PASSAGE
________________________

How to do the wrong thing right

What’s the very luckiest trait to be born with? Great intelligence? Stunning beauty? Artistic talent? Or something more subtly admirable, perhaps — an indomitable spirit. Unbreakable religious faith. Dazzling wit. Perfect health. Sparkling vivaciousness. Or maybe even some diaphanously unique trait — the conviction of intuitiveness. The ability never to gossip. A will of iron-fistedness masquerading as diamond radiance.

Swell and lovely traits to be born with, all of them are; nonetheless, this trick question invariably always answers itself: ’tis better to be lucky than smart, better to be lucky than gorgeous, better to be lucky than talented. Naturally, everyone’s lucky some of the time, some are lucky lots of times, and a rare few are even born cradle-to-tomb lucky!

Hollywood, in particular, has forever been infatuated with the latter. Can any of my dear readers name the movie, and its gay icon actress, who delivered this following line so fragrant of magnolia blossoms and deadly nightshade? “I didn’t think about it much. If I had, I’d have known you’d die before I did. But I couldn’t have guessed you’d get heart trouble so early and so bad: I’m lucky, Horace. I’ve always been lucky. I’ll be lucky again.” (For those of you drawing a blank… well, my advice is to hightail it out of Dodge. With any luck, when the Black Maria pulls up at 4 a.m. to revoke your gay card, none of the awakened neighbors will have to lay witness to your awkward betrayal of your brethren.)

________________________

EXERCISE INPUT

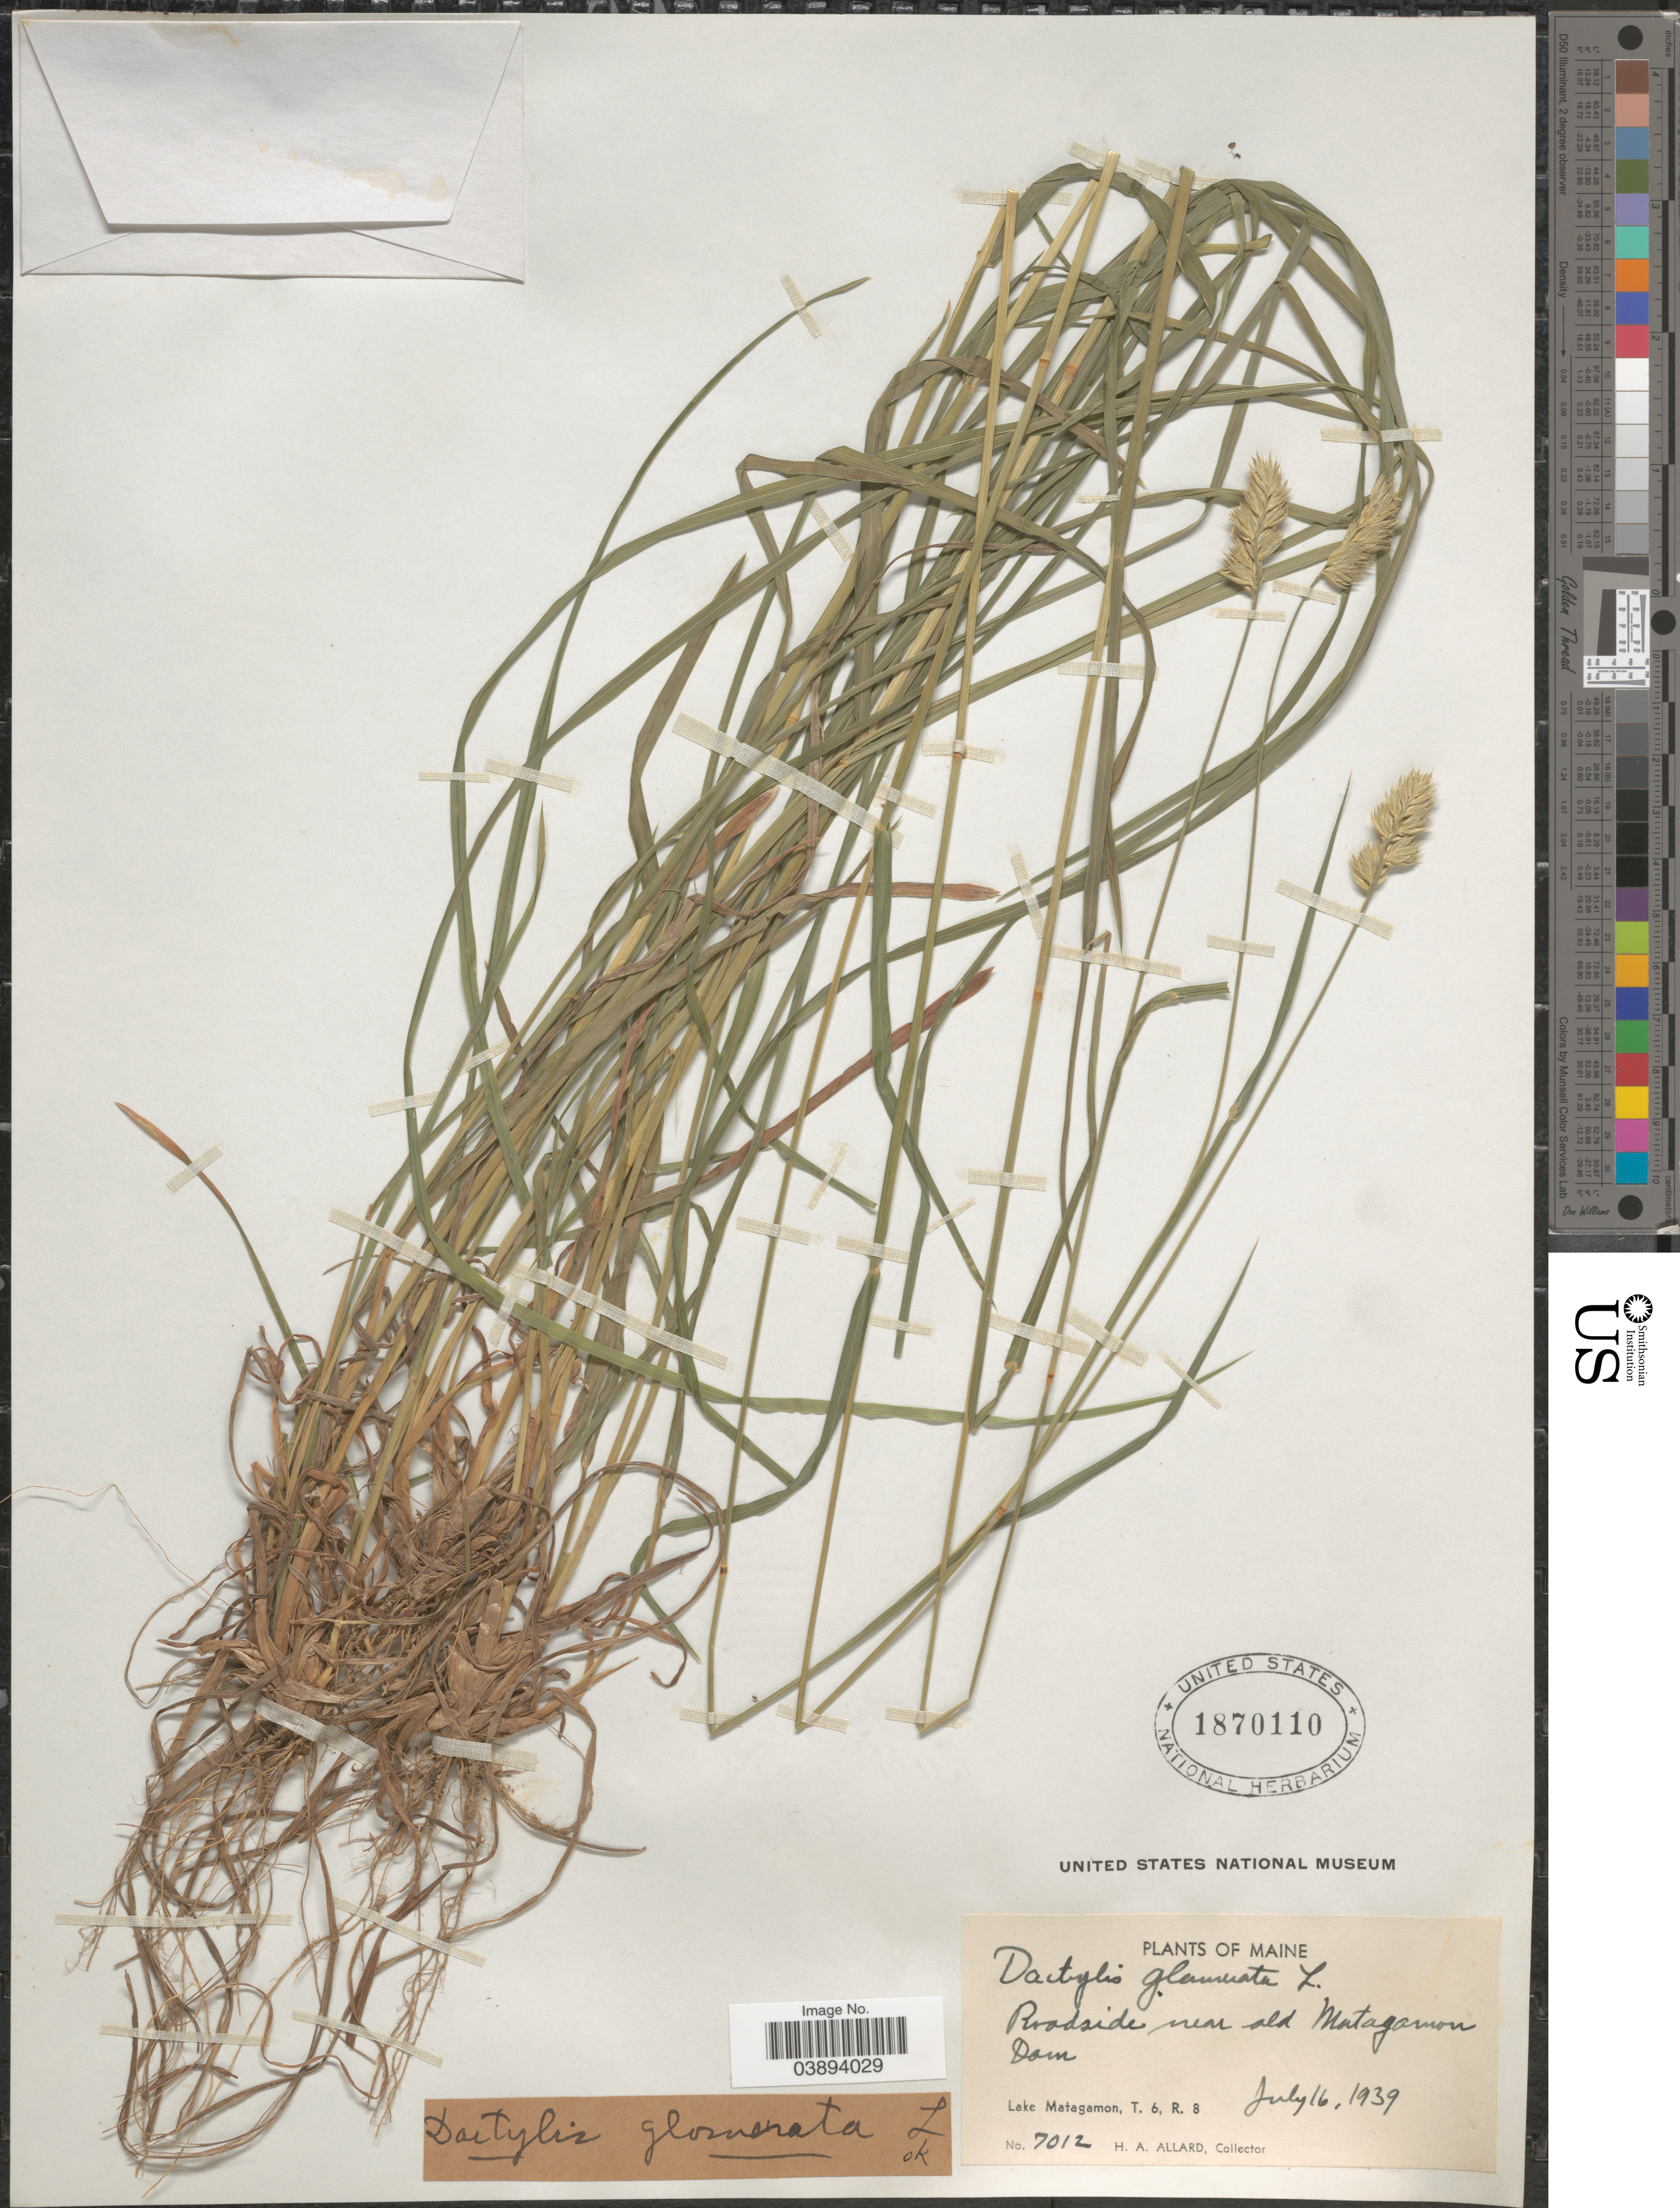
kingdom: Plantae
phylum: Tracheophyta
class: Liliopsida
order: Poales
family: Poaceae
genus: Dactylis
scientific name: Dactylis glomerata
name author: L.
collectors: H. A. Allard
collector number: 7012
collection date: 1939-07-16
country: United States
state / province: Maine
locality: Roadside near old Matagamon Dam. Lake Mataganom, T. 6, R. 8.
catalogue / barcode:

________________________

WHAT YOU NEED TO DO
- A) Give the essay on lucky traits again, starting at "How to do the" and ending at "born cradle-to-tomb lucky!", and swap "Stunning beauty" for "Striking elegance".
- B) Copy out the plant-sheet entries word for word, starting at the line that contains "collector number: 7012" and ending with the last line of the entries.

EXERCISE RESULTS
- A)
How to do the wrong thing right

What’s the very luckiest trait to be born with? Great intelligence? Striking elegance? Artistic talent? Or something more subtly admirable, perhaps — an indomitable spirit. Unbreakable religious faith. Dazzling wit. Perfect health. Sparkling vivaciousness. Or maybe even some diaphanously unique trait — the conviction of intuitiveness. The ability never to gossip. A will of iron-fistedness masquerading as diamond radiance.

Swell and lovely traits to be born with, all of them are; nonetheless, this trick question invariably always answers itself: ’tis better to be lucky than smart, better to be lucky than gorgeous, better to be lucky than talented. Naturally, everyone’s lucky some of the time, some are lucky lots of times, and a rare few are even born cradle-to-tomb lucky!

- B)
collector number: 7012
collection date: 1939-07-16
country: United States
state / province: Maine
locality: Roadside near old Matagamon Dam. Lake Mataganom, T. 6, R. 8.
catalogue / barcode:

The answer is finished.